Diese Verwaltungseinheit entstand 1854 aus Gebieten zweier benachbarter Bezirke, nachdem Goldvorkommen zahlreiche Siedler angelockt hatten. Der Name erinnert an einen spanischsprachigen Rancher, der in der Region nach dem Edelmetall suchte.
Die hier gelegenen Weingüter ziehen Besucher an, die in Verkostungsräumen lokale Rotweine probieren und durch alte Rebgärten spazieren. Mehrere Ortschaften bewahren Holzgebäude aus der Bergbauzeit, in denen heute Geschäfte und kleine Museen untergebracht sind.

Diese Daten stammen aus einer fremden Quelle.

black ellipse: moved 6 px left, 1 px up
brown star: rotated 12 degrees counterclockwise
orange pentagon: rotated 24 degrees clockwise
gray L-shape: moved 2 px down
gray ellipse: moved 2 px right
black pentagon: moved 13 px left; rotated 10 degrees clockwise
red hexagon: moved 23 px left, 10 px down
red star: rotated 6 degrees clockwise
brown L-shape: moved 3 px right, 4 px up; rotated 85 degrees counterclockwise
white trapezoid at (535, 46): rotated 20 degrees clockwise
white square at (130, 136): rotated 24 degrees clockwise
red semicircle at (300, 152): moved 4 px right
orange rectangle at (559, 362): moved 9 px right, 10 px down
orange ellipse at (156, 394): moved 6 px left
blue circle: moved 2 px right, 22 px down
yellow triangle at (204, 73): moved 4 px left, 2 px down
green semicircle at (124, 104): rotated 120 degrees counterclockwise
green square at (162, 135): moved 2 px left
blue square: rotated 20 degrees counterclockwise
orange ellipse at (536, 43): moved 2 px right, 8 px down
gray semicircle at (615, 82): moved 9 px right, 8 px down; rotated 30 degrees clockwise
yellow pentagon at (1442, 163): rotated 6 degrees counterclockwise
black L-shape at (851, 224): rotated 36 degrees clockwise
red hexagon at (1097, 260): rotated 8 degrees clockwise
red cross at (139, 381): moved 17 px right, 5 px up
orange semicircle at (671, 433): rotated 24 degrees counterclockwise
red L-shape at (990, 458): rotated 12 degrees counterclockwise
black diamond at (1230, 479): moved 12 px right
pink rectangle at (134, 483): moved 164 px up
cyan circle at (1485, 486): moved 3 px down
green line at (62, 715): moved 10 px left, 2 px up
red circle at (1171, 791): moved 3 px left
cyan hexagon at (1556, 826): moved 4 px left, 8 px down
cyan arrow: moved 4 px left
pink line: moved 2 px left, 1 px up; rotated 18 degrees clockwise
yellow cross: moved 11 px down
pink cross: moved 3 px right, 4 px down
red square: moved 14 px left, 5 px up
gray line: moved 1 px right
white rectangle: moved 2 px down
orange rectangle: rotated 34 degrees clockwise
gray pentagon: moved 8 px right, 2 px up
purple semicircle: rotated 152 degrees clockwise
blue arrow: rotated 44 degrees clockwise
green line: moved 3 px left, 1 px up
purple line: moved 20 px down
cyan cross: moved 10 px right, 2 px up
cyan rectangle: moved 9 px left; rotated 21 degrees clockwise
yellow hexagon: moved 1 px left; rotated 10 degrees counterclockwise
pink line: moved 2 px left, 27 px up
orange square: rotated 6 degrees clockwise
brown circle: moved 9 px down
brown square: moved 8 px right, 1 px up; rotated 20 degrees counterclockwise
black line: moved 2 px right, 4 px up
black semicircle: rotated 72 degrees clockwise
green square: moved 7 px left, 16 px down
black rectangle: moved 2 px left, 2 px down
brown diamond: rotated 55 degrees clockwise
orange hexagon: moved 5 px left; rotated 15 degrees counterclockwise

Öffentliche Buslinien verbinden die wichtigsten Ortschaften miteinander und bieten Anschlüsse zu benachbarten Bezirken. Fahrpläne und Haltestellen findet man online oder in den Rathäusern der einzelnen Gemeinden.
Eine der hiesigen Minen erreichte außergewöhnliche Tiefen und zählte zu den tiefsten Goldgruben auf dem Kontinent. Besucher können heute noch Förderanlagen und Schachtgebäude besichtigen, die von dieser unterirdischen Arbeit zeugen.